## Task description
Please explain, in one to three sentences, why the column on reducing investment taxes says a tax-deferred account often gives emergency physicians an "arbitrage."

## Selected extract
- - -

Q. I like seeing the money my investments are making, but every time tax season rolls around, it seems like a big chunk is going to the IRS. How can I reduce my investment-related tax bill?
Explore This IssueACEP Now: Vol 35 – No 06 – June 2016
A. There are a number of ways to reduce your investment-related taxes. In fact, it is possible to completely eliminate taxes on your investments. However, prior to doing so, consider what your real goal is. Is it to reduce your tax bill or to maximize your after-tax returns? Of course, as you give it more thought, you’ll realize that your goal is to maximize the after-tax returns, and sometimes that involves paying more in taxes than you would pay using other investing techniques. This article will discuss six ways savvy investors reduce their tax bill while boosting their after-tax investment returns.
#1 Investing in Retirement Accounts
Hands down, there is no doubt that the single best way to decrease your investment-related taxes is to invest in tax-protected accounts such as 401(k)s and Roth IRAs. Too few physicians have gone to the trouble of actually reading the plan documents for their employer-provided retirement plans or, if self-employed, opening an appropriate retirement plan. They also may not be aware that despite their high income, they can still contribute to a personal and spousal Roth IRA—they simply have to do it “through the backdoor” as discussed in a previous ACEP Now column. Health savings accounts may be the best investment account you have, a topic also discussed in a previous column. If you have more than one unrelated employer, for example, if you’re an emergency physician doing locums on the side, you may also have more than one 401(k).
Investing in retirement accounts has multiple tax-related benefits. With a tax-deferred account, you get an upfront tax break and often an “arbitrage” between your current high tax bracket and a future lower tax bracket. Very few emergency physicians are saving enough money to be in the same tax bracket in retirement as in their peak earnings years. With a tax-free (or Roth) account, all future gains are tax-free. Dividends and capital gains distributions also benefit from tax-deferred or even tax-free treatment, depending on the type of account.
#2 Buying and Holding Tax-Efficient Investments
Another important way to reduce the taxman’s take on your investment returns in a nonqualified (ie, taxable) account is to invest in a tax-efficient manner. That means choosing investments such as low-cost, low-turnover stock index mutual funds, where taxable distributions are minimized and those that you do get receive favored tax treatment at the lower-dividend and long-term capital gains tax rates. For example, if you wanted to invest in two mutual funds with similar expected returns but had to put one in your taxable account, look up their tax efficiency on a Website such as Morningstar.com and put the most tax-efficient one in the taxable account. Holding on to your investments for decades rather than frenetically churning them also reduces the tax bill.

- - -

## Dataset content
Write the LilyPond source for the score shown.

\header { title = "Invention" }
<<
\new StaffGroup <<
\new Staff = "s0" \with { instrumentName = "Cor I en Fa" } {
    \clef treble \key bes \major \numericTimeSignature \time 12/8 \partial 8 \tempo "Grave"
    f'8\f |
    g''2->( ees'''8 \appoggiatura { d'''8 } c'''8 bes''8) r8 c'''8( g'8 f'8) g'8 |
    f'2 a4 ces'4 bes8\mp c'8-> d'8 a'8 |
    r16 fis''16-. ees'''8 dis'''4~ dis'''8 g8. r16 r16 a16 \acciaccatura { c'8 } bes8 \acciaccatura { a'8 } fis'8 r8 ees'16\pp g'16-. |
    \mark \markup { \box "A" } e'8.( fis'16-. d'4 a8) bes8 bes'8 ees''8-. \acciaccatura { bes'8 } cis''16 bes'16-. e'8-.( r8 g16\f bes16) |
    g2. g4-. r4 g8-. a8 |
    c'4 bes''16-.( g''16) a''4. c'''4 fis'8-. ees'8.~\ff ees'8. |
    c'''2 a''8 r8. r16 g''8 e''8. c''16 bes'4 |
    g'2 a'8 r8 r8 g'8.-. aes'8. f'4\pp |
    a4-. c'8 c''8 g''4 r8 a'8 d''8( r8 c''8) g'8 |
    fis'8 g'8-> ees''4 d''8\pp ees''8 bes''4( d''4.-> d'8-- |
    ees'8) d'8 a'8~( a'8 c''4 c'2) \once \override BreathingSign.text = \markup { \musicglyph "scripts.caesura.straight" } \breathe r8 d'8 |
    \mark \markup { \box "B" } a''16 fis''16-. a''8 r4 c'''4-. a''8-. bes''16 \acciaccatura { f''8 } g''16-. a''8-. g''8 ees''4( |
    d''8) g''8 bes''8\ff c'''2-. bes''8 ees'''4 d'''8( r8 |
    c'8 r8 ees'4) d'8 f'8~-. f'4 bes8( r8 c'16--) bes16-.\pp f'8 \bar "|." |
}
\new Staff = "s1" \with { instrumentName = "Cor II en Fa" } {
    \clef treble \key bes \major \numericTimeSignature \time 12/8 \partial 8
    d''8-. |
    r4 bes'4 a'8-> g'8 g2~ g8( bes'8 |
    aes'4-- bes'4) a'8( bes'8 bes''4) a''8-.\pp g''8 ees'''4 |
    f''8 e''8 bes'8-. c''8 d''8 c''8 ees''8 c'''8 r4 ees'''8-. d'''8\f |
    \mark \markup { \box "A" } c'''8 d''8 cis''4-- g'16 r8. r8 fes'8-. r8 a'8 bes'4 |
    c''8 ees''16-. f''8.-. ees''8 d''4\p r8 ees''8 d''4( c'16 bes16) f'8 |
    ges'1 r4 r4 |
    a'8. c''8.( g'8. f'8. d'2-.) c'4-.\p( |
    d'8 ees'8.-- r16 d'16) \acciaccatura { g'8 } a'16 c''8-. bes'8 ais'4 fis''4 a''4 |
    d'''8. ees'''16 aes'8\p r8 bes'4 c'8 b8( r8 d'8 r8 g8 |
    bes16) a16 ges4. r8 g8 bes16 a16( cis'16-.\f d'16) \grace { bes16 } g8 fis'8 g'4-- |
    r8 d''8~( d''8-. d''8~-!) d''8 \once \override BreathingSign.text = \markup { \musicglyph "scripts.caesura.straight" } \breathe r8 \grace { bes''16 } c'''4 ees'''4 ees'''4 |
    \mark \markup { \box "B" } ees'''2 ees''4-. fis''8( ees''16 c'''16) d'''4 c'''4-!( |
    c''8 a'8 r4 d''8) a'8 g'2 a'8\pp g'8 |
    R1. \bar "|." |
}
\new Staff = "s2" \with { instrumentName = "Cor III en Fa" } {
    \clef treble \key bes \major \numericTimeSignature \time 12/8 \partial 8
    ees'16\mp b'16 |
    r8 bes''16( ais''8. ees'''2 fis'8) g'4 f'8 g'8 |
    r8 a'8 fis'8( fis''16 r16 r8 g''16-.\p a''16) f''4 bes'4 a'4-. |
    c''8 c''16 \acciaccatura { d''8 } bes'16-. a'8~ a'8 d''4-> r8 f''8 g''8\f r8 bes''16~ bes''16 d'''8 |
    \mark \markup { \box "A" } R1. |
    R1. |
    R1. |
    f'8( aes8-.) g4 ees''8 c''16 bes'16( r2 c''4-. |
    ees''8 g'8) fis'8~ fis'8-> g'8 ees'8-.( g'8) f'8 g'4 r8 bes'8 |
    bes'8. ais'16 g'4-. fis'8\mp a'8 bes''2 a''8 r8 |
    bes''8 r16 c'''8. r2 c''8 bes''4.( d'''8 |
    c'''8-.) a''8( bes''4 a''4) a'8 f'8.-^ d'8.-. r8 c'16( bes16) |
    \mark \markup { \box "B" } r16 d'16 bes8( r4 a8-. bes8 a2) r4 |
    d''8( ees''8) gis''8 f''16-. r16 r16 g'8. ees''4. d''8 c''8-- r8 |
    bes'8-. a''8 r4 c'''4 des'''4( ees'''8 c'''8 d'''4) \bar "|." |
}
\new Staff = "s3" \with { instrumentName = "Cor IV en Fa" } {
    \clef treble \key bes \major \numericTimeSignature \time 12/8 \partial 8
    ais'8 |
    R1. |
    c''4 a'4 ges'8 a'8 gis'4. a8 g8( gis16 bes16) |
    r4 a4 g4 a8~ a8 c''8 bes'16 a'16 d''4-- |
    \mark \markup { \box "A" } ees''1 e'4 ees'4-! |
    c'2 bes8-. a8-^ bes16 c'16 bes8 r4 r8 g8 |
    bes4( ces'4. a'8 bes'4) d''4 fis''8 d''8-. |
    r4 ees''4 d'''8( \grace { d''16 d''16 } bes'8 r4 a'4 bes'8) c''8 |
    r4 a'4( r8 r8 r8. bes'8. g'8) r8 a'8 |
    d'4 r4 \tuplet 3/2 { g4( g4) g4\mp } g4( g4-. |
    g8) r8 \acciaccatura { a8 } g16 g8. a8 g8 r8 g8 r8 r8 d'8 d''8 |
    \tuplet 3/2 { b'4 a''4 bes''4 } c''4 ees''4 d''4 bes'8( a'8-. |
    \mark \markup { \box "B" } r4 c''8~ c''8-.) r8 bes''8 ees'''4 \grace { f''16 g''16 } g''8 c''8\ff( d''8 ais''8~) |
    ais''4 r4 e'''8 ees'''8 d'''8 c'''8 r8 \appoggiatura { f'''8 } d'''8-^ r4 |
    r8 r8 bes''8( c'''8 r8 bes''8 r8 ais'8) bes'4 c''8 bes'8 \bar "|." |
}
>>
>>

- - -

## Expected answer
A tax-deferred account gives an upfront tax break while the physician is in a high bracket during peak earning years, and the money is taxed later in a lower bracket. The gap exists because very few emergency physicians save enough to stay in the same tax bracket in retirement as in their peak earnings years.